== DATASET ==

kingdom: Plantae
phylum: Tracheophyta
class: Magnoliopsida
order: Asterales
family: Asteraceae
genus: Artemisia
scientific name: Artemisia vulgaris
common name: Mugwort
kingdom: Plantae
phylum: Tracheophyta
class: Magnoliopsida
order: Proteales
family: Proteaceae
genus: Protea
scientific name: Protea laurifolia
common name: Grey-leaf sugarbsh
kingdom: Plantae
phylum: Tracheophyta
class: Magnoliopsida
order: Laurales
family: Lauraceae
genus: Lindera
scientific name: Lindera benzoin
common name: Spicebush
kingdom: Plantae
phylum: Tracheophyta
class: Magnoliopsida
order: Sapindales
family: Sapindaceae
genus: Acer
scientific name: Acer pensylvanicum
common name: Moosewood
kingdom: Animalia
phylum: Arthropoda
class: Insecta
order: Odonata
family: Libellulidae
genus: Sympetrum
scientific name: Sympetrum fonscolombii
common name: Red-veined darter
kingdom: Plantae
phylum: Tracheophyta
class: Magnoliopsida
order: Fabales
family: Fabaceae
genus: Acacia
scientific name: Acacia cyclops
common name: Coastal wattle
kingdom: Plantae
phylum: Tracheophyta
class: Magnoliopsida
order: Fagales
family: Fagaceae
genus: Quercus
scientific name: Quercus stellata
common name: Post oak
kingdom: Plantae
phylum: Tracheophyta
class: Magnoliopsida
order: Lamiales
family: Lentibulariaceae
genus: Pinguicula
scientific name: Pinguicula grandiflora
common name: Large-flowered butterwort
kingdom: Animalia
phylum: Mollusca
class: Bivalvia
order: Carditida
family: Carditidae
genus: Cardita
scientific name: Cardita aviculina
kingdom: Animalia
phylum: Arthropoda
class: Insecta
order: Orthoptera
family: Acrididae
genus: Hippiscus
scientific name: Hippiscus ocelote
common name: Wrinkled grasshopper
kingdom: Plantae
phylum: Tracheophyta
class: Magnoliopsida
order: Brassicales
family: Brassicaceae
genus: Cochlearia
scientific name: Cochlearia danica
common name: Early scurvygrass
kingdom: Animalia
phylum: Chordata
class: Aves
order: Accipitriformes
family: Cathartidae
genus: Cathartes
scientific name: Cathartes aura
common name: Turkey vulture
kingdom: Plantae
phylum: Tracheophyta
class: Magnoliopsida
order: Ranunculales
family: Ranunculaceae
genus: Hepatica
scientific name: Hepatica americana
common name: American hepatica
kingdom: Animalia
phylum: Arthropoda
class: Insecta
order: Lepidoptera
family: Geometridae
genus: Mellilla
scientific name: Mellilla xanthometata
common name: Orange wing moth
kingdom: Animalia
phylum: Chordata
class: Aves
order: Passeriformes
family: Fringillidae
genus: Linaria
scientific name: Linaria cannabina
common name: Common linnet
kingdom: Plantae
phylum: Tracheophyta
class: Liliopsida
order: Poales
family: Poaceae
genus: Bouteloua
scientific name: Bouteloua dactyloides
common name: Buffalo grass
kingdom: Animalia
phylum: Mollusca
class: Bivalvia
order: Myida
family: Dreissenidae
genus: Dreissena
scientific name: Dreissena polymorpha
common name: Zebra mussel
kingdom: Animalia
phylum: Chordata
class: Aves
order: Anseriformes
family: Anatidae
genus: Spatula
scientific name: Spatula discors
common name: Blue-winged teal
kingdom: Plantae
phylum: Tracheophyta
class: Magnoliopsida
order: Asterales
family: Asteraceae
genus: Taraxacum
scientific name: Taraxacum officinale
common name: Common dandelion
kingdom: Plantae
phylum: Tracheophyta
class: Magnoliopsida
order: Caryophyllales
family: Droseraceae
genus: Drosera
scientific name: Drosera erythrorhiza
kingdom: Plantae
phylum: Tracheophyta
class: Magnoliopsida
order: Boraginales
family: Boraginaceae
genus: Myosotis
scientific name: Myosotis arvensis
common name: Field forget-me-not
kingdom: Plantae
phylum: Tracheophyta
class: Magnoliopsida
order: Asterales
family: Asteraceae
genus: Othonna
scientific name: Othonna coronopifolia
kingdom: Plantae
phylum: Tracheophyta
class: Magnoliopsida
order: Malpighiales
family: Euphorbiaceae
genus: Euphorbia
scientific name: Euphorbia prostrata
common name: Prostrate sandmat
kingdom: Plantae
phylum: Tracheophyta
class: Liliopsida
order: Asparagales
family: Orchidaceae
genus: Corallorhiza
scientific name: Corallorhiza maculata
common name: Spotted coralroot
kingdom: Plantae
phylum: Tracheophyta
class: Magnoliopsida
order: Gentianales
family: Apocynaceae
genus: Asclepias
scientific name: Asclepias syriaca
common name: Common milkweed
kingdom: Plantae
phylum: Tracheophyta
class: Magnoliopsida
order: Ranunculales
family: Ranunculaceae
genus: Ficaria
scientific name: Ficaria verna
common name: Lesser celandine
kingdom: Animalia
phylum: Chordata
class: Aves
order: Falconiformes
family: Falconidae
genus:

===

# [EXERCISE REQUIREMENTS]
Format the records above as a JSON list of strings, one string per line, from the line with "common name: Blue-winged teal" through the last line of the records, skipping any blank lines.

# [COMPLETE OUTPUT]
[
  "common name: Blue-winged teal",
  "kingdom: Plantae",
  "phylum: Tracheophyta",
  "class: Magnoliopsida",
  "order: Asterales",
  "family: Asteraceae",
  "genus: Taraxacum",
  "scientific name: Taraxacum officinale",
  "common name: Common dandelion",
  "kingdom: Plantae",
  "phylum: Tracheophyta",
  "class: Magnoliopsida",
  "order: Caryophyllales",
  "family: Droseraceae",
  "genus: Drosera",
  "scientific name: Drosera erythrorhiza",
  "kingdom: Plantae",
  "phylum: Tracheophyta",
  "class: Magnoliopsida",
  "order: Boraginales",
  "family: Boraginaceae",
  "genus: Myosotis",
  "scientific name: Myosotis arvensis",
  "common name: Field forget-me-not",
  "kingdom: Plantae",
  "phylum: Tracheophyta",
  "class: Magnoliopsida",
  "order: Asterales",
  "family: Asteraceae",
  "genus: Othonna",
  "scientific name: Othonna coronopifolia",
  "kingdom: Plantae",
  "phylum: Tracheophyta",
  "class: Magnoliopsida",
  "order: Malpighiales",
  "family: Euphorbiaceae",
  "genus: Euphorbia",
  "scientific name: Euphorbia prostrata",
  "common name: Prostrate sandmat",
  "kingdom: Plantae",
  "phylum: Tracheophyta",
  "class: Liliopsida",
  "order: Asparagales",
  "family: Orchidaceae",
  "genus: Corallorhiza",
  "scientific name: Corallorhiza maculata",
  "common name: Spotted coralroot",
  "kingdom: Plantae",
  "phylum: Tracheophyta",
  "class: Magnoliopsida",
  "order: Gentianales",
  "family: Apocynaceae",
  "genus: Asclepias",
  "scientific name: Asclepias syriaca",
  "common name: Common milkweed",
  "kingdom: Plantae",
  "phylum: Tracheophyta",
  "class: Magnoliopsida",
  "order: Ranunculales",
  "family: Ranunculaceae",
  "genus: Ficaria",
  "scientific name: Ficaria verna",
  "common name: Lesser celandine",
  "kingdom: Animalia",
  "phylum: Chordata",
  "class: Aves",
  "order: Falconiformes",
  "family: Falconidae",
  "genus:"
]